Look through the material below and return every line that contains "scroll".

▶ **RECORDS SUPPLIED**:
######
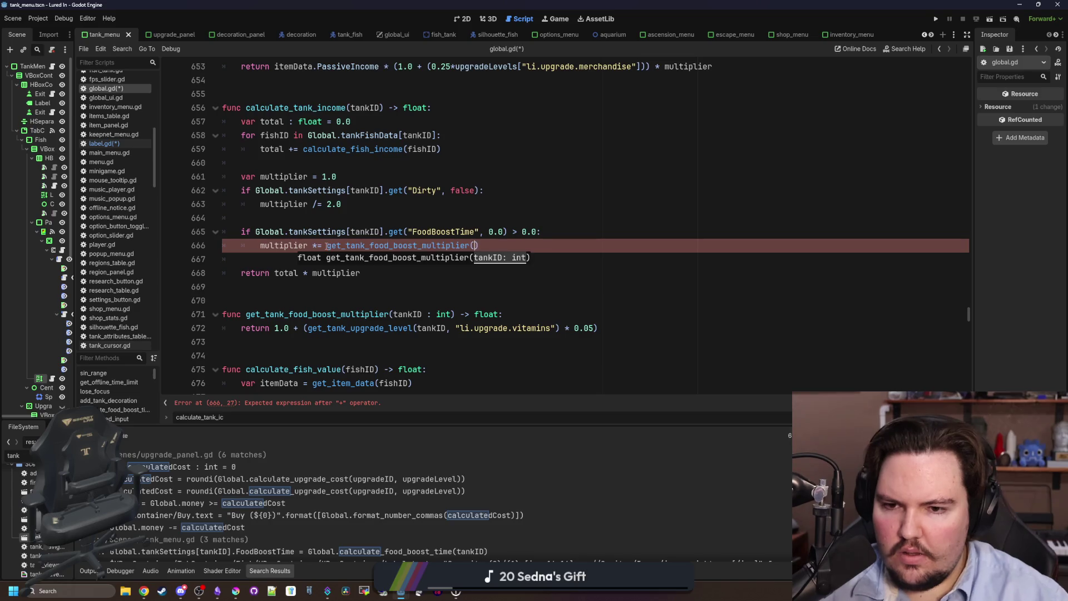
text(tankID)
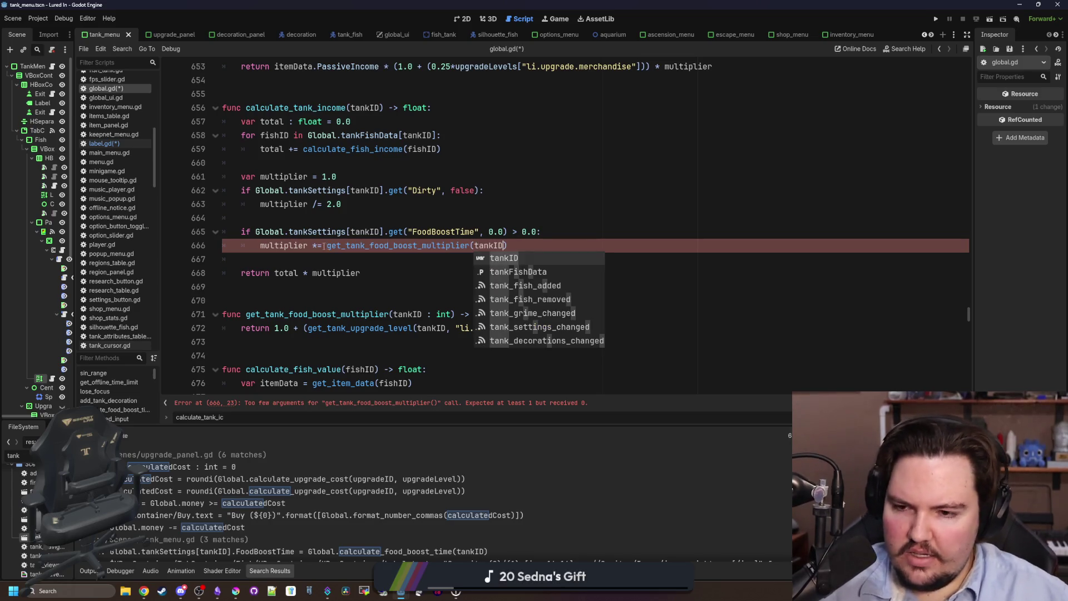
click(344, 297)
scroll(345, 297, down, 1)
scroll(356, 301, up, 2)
######
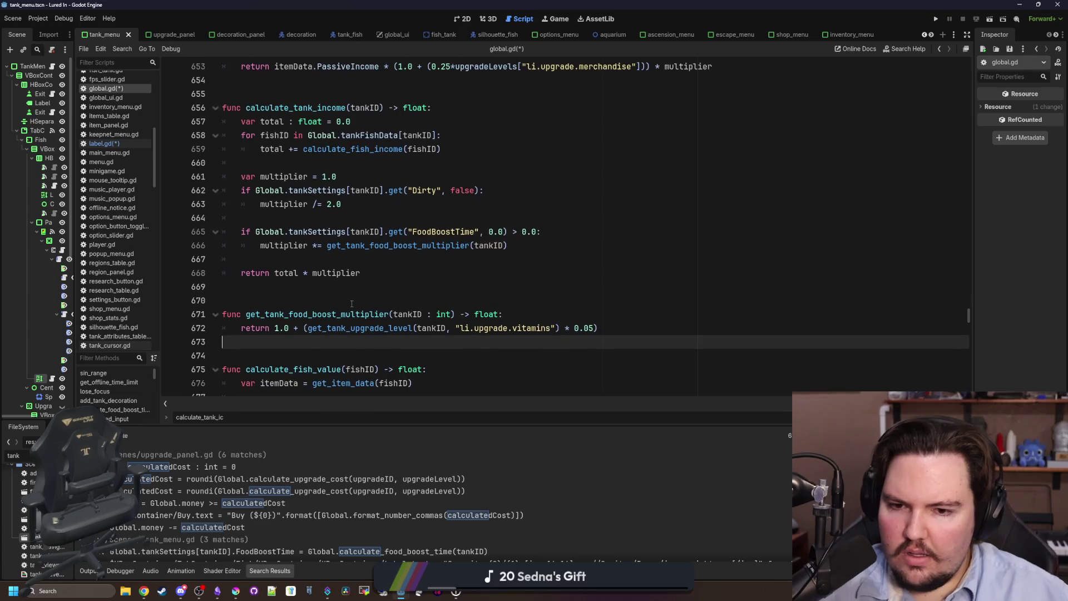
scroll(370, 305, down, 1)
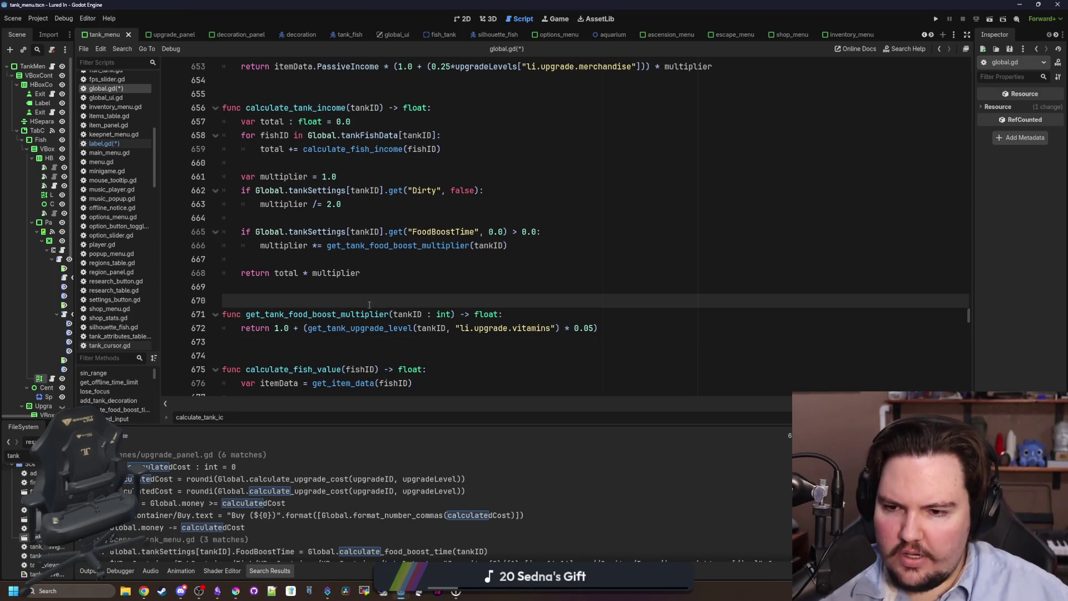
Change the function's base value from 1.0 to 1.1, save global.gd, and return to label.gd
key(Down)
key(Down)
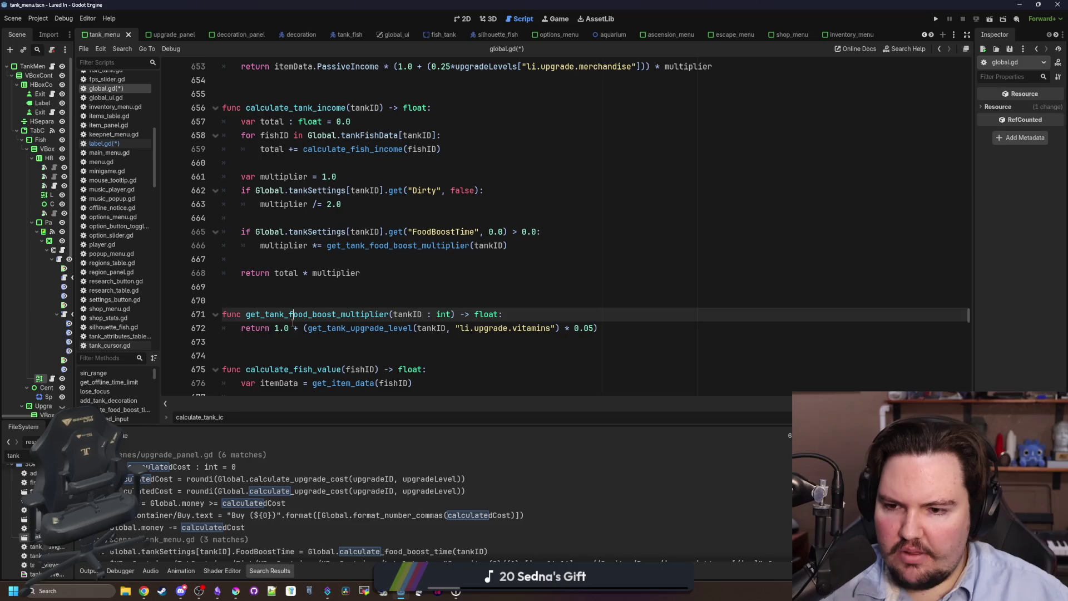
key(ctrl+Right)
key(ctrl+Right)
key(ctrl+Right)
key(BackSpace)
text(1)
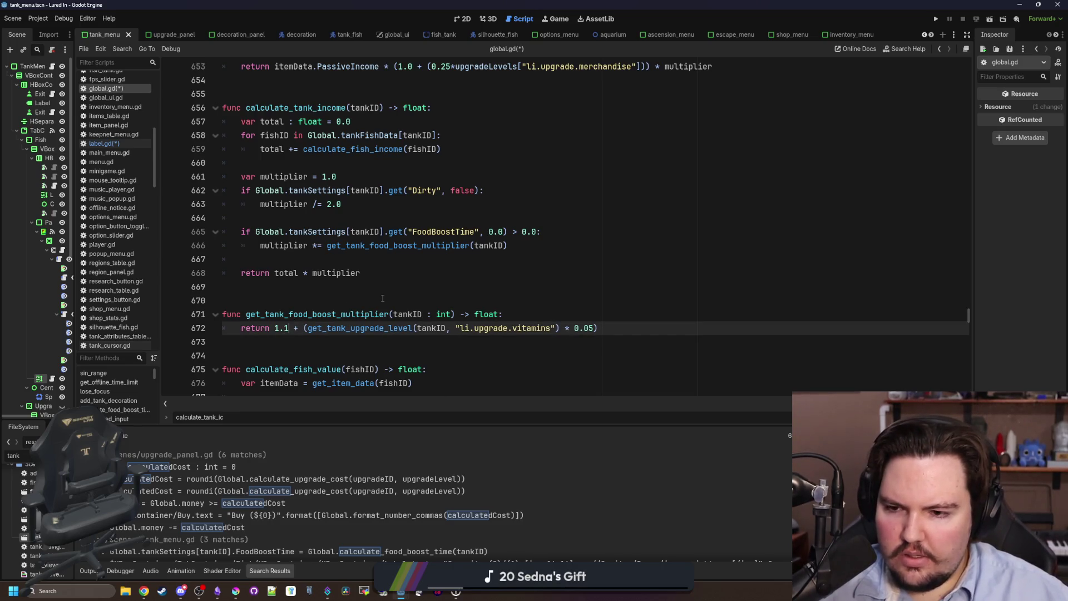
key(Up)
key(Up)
######
▶ **OUTPUT FOR THIS TASK**:
scroll(345, 297, down, 1)
scroll(356, 301, up, 2)
scroll(370, 305, down, 1)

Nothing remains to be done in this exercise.